Unraveling of colourful knitted garment

Knitters among us know that you can spend a long time knitting, purling, slipping stitches over and dropping them to create beautiful patterns in knitwear. Big chunky wool for a winter sweater, nubbed cotton for a shawl to throw over your shoulders in the summer or fine, soft yarn for a baby’s layette, it’s all wonderful to work with. 

To be honest with you, it’ s been a long time since I’ve tackled a knitting project as big as a full sweater. For the past few winters, scarves, mittens and toques have been all I’ve been prepared to take on. Nevertheless, I appreciate the workmanship that goes into a beautiful handknit project, because I know what goes into it.

I love that knitting is forgiving – far more than sewing. Once you’ve cut that beautiful one-of-a-kind fabric you’re stuck with it. There’s no going back. But with knitting, if you find a mistake, you can go back a few rows and fix it up. I think that’s why I like it. It’s a bit like my approach to life. If it’s not perfect the first time, you can have another go at it. And you can even cheat a little – I’ve been known to use a crochet hook and go down a few rows in the middle and put it back together – just don’t tell my mother!

Here’s the tough bit though. Once the hours (and hours!) of loving work are over and the knitted piece is done, it only takes one nasty snag to break the wool. With children, sometimes that happens fast. And little fingers, unable to leave that free yarn alone, start to pick at it. Unless it’s tied off quickly, the rows come quickly unravelled. Kinked-up yarn piles up beside you until you can hardly remember the original shape.

Sometimes that’s a bit like life too. Picture perfect lives get turned upside down and if they’re not tended to quickly, can come apart – and the parts don’t resemble the whole at all. Countries have civil wars and may never come back together. Left and right wing politicians and their followers, who once co-existed with respect for each others’ positions get entrenched and civility breaks down.

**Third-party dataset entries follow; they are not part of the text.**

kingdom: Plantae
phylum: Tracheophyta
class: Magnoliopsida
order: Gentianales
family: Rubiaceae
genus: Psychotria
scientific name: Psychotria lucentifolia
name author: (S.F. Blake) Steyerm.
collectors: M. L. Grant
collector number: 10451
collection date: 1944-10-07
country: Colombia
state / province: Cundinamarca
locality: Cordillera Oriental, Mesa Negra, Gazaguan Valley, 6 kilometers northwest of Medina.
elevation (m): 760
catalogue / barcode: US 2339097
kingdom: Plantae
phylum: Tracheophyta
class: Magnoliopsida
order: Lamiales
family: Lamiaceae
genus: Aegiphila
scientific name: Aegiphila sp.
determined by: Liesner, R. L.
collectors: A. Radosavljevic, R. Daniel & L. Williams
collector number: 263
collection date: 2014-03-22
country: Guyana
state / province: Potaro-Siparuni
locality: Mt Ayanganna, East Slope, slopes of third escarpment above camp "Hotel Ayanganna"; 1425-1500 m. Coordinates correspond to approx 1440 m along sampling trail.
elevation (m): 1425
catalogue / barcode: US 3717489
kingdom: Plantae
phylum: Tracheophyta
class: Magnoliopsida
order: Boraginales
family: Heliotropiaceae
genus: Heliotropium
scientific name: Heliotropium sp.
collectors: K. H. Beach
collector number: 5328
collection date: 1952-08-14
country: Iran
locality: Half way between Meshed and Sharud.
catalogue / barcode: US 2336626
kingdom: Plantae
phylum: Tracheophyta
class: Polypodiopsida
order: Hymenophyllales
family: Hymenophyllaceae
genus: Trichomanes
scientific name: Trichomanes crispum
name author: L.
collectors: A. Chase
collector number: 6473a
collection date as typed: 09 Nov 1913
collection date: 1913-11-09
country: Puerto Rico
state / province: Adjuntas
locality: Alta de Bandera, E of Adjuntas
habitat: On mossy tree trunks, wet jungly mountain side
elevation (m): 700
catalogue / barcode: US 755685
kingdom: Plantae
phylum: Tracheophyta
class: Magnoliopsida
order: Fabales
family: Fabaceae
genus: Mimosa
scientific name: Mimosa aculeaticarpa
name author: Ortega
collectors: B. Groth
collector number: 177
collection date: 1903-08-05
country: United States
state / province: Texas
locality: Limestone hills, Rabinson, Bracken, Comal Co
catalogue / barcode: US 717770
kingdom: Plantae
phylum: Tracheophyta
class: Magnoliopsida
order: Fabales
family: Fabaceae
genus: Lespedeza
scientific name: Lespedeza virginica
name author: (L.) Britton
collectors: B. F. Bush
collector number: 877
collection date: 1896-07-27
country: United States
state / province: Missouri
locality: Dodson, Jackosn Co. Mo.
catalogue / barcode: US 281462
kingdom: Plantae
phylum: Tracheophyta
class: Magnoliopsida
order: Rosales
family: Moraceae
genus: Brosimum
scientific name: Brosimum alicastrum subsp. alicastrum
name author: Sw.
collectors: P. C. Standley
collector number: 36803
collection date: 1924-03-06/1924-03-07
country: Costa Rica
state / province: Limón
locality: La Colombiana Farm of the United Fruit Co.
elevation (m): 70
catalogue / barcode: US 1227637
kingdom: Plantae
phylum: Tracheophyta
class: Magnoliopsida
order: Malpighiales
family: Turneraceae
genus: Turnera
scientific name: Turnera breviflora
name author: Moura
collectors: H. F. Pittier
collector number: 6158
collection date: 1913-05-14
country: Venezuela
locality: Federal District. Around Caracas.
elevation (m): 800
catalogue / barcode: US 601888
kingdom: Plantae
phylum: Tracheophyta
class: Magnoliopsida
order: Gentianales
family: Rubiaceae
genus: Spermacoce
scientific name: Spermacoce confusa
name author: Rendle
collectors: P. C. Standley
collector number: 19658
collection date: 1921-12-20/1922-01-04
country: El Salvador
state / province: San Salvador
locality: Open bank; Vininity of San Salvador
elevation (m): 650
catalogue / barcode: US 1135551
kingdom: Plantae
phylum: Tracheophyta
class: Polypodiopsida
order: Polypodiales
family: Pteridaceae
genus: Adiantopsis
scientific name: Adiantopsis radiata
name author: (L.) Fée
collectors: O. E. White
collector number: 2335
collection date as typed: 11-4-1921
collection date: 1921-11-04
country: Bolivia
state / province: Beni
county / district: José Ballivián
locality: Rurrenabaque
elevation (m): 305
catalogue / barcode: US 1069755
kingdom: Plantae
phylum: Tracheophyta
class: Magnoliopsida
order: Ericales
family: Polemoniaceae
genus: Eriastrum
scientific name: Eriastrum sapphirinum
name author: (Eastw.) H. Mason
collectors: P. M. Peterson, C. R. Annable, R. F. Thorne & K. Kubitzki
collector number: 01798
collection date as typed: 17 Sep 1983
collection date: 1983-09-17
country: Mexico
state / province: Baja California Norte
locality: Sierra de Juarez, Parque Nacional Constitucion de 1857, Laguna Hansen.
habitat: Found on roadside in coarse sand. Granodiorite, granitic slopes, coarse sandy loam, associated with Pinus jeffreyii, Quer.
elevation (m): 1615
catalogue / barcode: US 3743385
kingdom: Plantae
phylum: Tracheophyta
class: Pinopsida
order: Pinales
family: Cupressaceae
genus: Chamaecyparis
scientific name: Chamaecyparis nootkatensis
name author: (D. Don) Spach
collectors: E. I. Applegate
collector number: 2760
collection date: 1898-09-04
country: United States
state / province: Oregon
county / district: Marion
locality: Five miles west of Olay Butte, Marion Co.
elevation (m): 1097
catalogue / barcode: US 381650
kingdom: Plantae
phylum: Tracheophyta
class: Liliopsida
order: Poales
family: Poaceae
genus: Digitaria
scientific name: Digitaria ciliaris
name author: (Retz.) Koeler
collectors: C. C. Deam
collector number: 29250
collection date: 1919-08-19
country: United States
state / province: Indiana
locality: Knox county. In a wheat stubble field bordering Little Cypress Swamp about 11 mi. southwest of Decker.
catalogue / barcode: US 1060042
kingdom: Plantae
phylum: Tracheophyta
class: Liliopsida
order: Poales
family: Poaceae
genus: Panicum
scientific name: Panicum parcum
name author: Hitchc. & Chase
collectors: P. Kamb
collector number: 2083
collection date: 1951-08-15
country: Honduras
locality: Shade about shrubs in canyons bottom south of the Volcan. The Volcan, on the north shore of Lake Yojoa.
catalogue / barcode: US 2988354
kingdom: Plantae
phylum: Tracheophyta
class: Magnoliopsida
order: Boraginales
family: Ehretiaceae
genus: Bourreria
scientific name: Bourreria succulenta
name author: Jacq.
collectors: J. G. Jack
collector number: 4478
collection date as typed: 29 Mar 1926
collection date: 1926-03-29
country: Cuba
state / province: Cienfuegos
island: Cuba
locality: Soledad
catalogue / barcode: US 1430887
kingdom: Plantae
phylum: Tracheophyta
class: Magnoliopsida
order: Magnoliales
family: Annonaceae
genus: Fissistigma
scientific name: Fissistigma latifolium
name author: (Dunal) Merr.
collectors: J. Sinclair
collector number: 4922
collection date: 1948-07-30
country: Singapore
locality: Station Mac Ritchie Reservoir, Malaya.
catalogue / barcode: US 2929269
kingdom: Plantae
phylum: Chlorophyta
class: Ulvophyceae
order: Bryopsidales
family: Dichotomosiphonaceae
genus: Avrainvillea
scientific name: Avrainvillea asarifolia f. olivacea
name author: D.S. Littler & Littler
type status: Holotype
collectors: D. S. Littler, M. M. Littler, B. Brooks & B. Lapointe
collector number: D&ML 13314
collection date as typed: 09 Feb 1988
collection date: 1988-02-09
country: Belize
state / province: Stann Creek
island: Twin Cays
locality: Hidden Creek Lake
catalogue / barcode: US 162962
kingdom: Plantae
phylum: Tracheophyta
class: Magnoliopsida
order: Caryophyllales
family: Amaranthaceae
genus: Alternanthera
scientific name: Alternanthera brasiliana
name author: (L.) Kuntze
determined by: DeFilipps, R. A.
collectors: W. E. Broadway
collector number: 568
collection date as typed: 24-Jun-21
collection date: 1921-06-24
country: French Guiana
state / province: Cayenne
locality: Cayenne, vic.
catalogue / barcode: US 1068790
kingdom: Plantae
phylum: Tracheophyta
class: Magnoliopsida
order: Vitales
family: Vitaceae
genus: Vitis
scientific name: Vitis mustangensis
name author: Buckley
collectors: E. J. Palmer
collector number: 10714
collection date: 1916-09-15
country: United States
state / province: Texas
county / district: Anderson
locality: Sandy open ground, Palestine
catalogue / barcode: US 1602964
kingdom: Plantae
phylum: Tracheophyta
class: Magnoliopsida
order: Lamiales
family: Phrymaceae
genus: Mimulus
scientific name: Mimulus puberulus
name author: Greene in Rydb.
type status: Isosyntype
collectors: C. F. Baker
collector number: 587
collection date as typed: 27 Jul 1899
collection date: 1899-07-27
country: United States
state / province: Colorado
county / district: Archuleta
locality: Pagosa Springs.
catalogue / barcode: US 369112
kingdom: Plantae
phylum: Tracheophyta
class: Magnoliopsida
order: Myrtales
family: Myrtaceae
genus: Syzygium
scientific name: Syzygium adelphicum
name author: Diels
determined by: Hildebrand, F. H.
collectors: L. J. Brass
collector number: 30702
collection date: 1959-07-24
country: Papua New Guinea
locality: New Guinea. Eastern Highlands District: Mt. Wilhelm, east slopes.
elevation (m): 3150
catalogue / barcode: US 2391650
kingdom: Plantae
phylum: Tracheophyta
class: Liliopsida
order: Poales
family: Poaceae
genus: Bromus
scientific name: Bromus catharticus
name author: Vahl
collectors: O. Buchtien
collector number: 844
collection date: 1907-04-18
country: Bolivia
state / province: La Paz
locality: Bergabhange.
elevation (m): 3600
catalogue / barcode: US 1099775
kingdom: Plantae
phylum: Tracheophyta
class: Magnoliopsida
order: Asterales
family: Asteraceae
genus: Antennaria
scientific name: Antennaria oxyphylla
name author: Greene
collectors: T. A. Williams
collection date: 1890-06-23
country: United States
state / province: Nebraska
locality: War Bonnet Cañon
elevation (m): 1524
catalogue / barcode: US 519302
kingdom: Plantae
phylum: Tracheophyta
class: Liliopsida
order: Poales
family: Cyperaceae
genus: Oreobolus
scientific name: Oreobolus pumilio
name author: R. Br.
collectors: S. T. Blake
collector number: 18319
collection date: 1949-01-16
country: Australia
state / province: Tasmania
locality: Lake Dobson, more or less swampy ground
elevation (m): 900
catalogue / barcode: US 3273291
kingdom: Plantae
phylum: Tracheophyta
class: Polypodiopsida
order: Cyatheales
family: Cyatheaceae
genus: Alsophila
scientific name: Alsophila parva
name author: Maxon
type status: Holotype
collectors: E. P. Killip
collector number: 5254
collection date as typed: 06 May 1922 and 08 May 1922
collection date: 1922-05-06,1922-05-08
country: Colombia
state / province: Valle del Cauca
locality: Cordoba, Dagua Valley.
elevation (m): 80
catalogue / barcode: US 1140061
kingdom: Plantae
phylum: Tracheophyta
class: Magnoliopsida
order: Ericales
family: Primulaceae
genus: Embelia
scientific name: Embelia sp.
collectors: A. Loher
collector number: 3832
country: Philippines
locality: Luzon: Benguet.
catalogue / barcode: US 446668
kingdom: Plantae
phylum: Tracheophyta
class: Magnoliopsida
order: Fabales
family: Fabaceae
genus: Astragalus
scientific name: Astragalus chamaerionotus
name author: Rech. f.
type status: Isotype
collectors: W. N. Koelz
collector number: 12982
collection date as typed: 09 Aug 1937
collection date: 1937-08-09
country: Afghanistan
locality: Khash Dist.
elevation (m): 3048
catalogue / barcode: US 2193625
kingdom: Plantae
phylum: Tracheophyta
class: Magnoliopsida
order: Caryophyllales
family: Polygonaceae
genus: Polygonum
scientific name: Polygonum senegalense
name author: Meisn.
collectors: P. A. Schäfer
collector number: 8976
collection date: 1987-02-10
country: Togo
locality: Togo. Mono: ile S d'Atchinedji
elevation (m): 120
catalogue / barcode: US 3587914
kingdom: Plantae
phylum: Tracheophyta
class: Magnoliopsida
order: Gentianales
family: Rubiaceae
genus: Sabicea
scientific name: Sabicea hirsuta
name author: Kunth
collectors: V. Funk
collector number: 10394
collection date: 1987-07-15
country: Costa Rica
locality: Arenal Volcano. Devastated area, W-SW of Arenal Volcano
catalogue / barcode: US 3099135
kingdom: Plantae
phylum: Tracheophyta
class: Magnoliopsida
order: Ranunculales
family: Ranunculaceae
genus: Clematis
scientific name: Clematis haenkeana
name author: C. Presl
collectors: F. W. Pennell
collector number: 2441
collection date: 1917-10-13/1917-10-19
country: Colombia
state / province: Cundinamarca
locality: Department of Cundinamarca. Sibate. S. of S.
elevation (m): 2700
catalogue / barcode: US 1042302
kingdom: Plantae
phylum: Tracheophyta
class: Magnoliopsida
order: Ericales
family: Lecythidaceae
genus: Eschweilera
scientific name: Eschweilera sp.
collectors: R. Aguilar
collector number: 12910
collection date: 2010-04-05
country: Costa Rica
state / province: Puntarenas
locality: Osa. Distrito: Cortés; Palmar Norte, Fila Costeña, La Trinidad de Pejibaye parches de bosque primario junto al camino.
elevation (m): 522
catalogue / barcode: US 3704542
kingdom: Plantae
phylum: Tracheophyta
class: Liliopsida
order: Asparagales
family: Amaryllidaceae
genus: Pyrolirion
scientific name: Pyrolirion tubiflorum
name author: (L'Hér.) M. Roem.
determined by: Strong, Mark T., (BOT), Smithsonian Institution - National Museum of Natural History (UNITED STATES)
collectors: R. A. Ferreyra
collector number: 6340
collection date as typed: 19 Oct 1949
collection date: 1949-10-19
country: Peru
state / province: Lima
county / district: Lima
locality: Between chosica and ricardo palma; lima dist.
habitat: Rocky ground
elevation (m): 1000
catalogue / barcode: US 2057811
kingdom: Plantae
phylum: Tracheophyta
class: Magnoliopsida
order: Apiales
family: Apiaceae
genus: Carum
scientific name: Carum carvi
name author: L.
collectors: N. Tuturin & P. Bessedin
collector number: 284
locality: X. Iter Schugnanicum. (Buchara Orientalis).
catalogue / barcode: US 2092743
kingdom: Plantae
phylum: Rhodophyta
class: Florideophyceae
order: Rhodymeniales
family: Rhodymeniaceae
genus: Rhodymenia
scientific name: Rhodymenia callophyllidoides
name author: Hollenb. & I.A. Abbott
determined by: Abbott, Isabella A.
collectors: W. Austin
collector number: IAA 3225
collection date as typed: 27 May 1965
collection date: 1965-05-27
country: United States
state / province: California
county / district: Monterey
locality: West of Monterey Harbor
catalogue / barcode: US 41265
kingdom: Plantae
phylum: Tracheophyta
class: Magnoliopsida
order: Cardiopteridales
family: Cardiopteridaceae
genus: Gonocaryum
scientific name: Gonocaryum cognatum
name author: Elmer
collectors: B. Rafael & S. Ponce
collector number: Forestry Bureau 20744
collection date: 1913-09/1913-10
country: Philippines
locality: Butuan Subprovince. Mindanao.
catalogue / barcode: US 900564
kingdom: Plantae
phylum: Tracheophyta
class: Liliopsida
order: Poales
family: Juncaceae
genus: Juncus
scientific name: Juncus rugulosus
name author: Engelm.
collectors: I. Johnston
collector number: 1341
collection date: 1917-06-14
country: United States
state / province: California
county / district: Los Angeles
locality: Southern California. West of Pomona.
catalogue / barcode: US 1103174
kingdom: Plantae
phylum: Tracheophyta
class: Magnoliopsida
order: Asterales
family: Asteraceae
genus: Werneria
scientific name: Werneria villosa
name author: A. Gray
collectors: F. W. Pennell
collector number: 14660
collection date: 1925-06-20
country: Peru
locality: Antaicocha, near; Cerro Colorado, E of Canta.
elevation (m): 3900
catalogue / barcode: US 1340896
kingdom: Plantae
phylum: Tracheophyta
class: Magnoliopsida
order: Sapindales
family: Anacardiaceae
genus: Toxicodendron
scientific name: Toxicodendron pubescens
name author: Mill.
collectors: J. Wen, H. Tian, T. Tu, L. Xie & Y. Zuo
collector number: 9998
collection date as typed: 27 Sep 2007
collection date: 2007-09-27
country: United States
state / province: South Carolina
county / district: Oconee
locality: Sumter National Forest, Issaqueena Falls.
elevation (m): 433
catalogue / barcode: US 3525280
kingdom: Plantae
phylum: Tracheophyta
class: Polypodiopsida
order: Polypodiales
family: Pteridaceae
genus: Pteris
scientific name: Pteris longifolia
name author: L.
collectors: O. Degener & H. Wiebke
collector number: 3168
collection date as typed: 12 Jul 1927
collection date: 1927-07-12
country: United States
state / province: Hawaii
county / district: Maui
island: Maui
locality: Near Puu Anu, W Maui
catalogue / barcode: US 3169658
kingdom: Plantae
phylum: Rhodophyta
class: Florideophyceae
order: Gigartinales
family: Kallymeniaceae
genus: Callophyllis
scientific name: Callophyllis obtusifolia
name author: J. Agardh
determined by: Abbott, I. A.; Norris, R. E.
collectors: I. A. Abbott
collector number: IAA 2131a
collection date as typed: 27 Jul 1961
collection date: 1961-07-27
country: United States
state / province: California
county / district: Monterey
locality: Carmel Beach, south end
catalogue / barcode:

But back to the knitting. The one great thing about that unravelled pile of yarn is that it can be knitted back up – into any shape you want. You can recreate what was broken, or you can start all over again and create another beautiful garment. Sweaters can turn into scarves, scarves into mittens, blankets into shawls. And that’s okay.

And that’s the beauty of life too. One wrong move, one broken relationship, one political argument – with willingness and humility, each one of them can be mended, and a new future knit together.